▶ _DIRECTIONS FOR THIS TASK_:
Everything from the line that contains "105 260 209" through the final line of the records should be written out exactly, and nothing outside that span.

▶ _SUPPLIED RECORDS_:

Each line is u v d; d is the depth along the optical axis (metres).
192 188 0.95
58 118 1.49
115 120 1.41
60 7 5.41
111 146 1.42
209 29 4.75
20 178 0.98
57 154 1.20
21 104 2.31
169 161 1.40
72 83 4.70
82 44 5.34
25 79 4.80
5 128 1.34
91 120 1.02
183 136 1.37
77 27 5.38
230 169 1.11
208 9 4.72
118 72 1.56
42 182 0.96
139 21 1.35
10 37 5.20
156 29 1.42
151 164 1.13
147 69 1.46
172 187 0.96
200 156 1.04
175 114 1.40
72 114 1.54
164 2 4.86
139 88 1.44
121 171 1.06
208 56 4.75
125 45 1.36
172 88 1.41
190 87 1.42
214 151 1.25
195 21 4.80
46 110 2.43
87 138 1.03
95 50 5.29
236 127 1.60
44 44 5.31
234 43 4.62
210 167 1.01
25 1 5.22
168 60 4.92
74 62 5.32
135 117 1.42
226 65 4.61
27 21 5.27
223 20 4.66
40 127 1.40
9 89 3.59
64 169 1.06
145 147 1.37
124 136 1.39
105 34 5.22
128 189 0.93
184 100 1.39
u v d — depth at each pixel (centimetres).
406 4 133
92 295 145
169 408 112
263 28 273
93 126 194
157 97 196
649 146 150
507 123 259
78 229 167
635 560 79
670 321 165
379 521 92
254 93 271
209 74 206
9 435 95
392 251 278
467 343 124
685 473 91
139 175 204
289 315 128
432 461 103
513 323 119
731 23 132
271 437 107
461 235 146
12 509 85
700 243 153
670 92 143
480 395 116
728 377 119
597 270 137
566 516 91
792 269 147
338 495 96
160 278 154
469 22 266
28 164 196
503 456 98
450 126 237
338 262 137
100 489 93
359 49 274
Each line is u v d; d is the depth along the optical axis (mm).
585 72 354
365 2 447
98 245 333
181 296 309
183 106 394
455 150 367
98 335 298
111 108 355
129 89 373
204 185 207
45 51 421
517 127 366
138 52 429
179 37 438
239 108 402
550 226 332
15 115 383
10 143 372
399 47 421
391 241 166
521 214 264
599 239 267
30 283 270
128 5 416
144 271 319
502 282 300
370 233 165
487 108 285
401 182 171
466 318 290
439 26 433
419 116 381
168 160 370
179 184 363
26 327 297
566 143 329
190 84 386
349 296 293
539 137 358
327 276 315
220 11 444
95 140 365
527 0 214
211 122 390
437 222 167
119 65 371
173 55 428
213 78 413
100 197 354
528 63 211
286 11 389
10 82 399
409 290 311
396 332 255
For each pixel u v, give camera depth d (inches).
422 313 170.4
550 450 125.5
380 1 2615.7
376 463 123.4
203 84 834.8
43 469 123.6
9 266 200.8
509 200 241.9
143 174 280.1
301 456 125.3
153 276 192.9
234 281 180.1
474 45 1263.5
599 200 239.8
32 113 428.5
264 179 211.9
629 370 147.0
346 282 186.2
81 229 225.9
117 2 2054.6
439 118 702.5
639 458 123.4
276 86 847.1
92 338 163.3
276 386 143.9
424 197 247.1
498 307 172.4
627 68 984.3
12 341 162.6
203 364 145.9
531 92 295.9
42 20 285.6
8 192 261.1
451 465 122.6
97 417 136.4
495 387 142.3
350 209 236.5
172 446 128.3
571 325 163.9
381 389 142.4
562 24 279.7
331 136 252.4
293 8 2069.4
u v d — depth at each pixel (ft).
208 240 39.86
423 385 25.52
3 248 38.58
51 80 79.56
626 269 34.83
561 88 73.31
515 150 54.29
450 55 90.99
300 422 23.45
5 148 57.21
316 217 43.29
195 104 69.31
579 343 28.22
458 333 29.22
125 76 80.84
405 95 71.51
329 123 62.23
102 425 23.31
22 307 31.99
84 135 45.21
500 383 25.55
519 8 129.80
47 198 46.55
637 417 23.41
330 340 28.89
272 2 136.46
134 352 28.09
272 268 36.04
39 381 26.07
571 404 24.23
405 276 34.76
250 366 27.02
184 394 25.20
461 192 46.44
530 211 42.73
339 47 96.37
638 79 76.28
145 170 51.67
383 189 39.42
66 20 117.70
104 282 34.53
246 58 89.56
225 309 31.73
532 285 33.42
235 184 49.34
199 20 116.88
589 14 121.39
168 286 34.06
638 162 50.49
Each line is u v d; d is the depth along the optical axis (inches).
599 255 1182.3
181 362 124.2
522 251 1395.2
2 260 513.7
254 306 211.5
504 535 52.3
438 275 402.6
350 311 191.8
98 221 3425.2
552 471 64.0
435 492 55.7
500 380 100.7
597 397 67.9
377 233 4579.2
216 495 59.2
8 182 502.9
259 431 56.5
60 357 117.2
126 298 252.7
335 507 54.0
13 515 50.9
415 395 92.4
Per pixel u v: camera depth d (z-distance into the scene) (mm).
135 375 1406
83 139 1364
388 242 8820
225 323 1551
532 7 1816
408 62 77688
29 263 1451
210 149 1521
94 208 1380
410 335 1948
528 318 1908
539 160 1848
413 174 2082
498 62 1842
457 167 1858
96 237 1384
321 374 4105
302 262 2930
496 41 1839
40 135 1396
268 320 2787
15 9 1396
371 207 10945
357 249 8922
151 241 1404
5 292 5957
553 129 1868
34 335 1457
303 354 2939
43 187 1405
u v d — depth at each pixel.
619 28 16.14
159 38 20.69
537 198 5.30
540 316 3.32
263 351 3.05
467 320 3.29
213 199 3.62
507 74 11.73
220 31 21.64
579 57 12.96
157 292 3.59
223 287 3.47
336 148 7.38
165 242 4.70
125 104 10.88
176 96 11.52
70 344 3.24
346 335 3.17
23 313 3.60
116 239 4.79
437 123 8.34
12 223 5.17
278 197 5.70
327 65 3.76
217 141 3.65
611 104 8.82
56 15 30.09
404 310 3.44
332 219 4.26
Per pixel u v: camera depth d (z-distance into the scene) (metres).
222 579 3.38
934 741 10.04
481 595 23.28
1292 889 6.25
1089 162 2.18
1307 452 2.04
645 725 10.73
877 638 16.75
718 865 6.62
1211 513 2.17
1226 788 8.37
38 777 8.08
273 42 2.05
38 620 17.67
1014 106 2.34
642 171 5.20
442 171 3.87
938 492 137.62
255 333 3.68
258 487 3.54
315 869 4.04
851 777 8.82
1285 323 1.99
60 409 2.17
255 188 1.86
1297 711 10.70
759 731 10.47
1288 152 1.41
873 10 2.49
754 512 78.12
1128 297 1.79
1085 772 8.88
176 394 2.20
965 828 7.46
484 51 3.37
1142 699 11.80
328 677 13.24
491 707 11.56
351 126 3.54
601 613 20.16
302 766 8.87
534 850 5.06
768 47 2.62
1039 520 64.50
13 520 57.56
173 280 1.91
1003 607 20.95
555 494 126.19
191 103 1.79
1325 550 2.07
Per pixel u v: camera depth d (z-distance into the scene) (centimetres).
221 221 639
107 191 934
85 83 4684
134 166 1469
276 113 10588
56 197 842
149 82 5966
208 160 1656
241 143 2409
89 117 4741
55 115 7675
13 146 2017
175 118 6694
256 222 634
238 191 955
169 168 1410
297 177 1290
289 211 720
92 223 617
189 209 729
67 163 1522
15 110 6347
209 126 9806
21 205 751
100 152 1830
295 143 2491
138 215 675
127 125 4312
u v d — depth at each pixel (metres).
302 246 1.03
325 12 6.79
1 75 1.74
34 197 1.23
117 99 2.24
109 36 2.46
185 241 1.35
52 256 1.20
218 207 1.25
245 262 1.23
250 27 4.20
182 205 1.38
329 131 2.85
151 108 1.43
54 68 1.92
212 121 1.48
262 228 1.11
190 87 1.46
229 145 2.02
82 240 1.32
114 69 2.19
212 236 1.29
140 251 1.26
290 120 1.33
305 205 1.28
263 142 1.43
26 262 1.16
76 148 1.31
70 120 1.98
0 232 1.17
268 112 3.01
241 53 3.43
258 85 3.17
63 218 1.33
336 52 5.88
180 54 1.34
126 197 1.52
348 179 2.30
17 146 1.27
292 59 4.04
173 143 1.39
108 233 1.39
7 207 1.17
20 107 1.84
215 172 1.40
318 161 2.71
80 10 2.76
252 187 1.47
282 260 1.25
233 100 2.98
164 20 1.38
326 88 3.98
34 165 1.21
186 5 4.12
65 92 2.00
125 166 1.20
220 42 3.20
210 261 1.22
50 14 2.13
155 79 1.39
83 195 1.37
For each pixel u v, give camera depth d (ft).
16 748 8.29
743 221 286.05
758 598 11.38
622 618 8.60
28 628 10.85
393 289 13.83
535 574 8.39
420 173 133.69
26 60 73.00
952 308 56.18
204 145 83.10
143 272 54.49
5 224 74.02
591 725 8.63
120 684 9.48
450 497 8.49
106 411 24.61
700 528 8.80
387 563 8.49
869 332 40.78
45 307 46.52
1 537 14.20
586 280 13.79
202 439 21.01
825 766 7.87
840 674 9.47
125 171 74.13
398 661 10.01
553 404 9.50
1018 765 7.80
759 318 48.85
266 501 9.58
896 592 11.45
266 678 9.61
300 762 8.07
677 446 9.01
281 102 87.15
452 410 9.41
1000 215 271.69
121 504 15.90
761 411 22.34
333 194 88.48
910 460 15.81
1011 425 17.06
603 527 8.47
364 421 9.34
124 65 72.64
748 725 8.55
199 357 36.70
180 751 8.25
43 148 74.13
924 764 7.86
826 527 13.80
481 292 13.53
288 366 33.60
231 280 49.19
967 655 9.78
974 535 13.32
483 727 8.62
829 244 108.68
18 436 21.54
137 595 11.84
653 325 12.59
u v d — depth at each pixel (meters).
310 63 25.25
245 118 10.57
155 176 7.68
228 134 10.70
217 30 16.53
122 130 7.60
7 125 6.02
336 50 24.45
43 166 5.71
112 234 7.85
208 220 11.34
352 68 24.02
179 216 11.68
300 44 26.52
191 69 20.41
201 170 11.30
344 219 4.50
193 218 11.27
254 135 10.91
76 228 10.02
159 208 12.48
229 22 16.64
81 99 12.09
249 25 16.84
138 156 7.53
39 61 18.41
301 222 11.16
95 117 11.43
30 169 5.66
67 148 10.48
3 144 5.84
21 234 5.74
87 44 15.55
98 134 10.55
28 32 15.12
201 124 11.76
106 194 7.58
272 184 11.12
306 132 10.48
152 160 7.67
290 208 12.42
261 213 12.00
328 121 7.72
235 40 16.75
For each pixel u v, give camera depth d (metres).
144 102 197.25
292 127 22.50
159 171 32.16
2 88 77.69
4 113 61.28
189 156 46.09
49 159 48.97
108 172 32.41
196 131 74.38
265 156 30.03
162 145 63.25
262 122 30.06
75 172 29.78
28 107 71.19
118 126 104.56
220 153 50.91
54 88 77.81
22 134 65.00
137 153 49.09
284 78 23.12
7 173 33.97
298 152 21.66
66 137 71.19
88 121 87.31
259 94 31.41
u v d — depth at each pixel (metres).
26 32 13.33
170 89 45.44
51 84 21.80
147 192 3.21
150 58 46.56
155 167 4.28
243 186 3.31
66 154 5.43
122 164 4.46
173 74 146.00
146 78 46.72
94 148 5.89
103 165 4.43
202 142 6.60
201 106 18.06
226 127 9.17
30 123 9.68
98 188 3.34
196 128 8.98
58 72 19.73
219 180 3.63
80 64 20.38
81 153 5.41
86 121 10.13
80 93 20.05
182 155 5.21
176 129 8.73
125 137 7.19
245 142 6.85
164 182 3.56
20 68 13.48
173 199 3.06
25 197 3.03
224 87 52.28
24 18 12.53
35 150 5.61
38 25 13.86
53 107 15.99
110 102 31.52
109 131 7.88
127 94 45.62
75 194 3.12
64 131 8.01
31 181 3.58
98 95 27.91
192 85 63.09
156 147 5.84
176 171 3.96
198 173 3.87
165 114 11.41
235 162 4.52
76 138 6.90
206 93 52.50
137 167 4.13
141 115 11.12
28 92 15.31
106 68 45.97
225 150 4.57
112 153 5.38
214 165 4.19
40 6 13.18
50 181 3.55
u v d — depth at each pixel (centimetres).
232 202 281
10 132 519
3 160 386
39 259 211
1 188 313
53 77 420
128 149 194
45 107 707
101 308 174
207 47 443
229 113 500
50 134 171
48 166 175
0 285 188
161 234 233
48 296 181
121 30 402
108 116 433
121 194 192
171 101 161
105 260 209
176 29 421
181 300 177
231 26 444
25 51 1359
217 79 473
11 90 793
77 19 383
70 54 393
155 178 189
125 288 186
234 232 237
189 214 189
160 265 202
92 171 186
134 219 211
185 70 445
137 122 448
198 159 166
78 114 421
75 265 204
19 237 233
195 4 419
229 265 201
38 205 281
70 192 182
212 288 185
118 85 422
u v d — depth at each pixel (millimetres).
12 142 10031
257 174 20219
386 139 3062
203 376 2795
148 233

▶ _EXPECTED ANSWER_:
105 260 209
176 29 421
181 300 177
231 26 444
25 51 1359
217 79 473
11 90 793
77 19 383
70 54 393
155 178 189
125 288 186
234 232 237
189 214 189
160 265 202
92 171 186
134 219 211
185 70 445
137 122 448
198 159 166
78 114 421
75 265 204
19 237 233
195 4 419
229 265 201
38 205 281
70 192 182
212 288 185
118 85 422
u v d — depth at each pixel (millimetres).
12 142 10031
257 174 20219
386 139 3062
203 376 2795
148 233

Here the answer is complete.